Die Suche nach dem unbekannten Killer wird akustisch von einem angenehmen Leitmotiv (interpretiert von Maurizio Graf) eingeleitet. Grafs Stimme wirkt gewohnt prägnant und kann sich ähnlich wie in den Filmhymnen „Angel Face“ und „Il Ritorno di Ringo“ bei seinen Zuhörern durch- und festsetzen. Abgesehen von diesem typischen IW-Maintheme, transportieren die weiteren musikalischen Untermalungen (komponiert von Claudio Tallino) Impressionen, die man mit den Kompositionen aus diversen US- und Teutonen-Western assimilieren kann.  

 

Die Darsteller (PLL, Eduardo Fajardo, Nello Pazzafini etc.)  machen allesamt einen – wie Schalke Trainer Domenico Tedesco es umschreiben würde – seriösen Eindruck. Was die weiblichen Parts anbelangt, so bekommt Rosalba Neri als Fannie Endes nicht die Chance, um ihr schauspielerisches Potential zu entfalten und fungiert einzig als Opfer.
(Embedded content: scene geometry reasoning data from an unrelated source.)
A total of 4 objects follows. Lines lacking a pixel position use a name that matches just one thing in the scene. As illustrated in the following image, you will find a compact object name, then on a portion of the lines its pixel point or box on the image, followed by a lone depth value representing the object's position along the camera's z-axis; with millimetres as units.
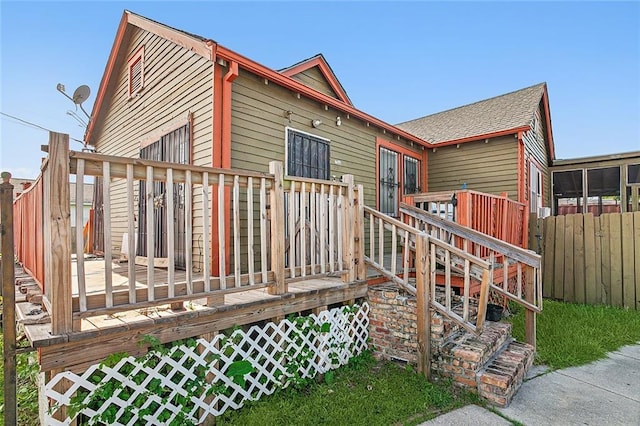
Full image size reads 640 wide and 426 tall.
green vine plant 2176
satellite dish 7020
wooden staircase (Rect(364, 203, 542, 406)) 3180
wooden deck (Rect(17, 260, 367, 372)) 2008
Wesentlich prägnanter ist Marisa Solinas Präsentation der Sheriff-Tochter, Sheila Simpson. Und dieses ist durchweg negativ zu verstehen, da sie mit ihrem aufdringlichen Spiel ganz gewaltig nervt.

 

„Du hast zu schnell geschossen, Jess!“ (Clint Simpson)

 

Mag sein, Sheriff Klugscheißer, aber Jess sorgt mit seiner Unüberlegtheit sowie seinem unkontrollierbaren Zorn für kurzweilige Unterhaltung, denn dieser in den Gegenden um Madrid (Hoyo de Manzanares, Colmenar Viejo und La Pedriza) gedrehte Western lässt die Zeit verfliegen und seine kleinen Mankos darf man wohlwollend tolerieren.